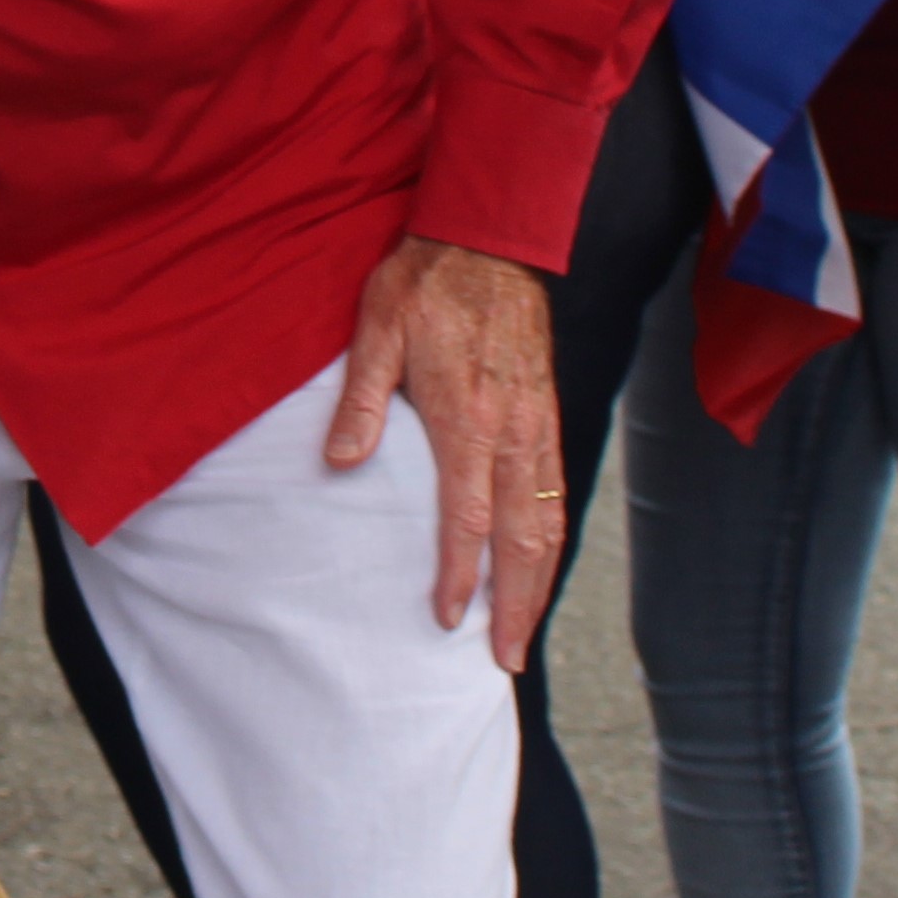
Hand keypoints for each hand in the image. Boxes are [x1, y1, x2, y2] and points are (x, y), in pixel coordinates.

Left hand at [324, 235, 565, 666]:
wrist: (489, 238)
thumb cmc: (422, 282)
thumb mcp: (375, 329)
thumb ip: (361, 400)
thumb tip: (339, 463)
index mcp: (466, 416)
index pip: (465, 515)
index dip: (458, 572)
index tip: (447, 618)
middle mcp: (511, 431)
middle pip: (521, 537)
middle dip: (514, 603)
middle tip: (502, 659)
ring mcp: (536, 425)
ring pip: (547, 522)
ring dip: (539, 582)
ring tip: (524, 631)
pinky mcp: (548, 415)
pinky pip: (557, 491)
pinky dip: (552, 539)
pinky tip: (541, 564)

==*==

*EXERCISE*
State the number of lines in the material above in which the string "middle" appears, with no accompanying text.

*RESPONSE AREA*
4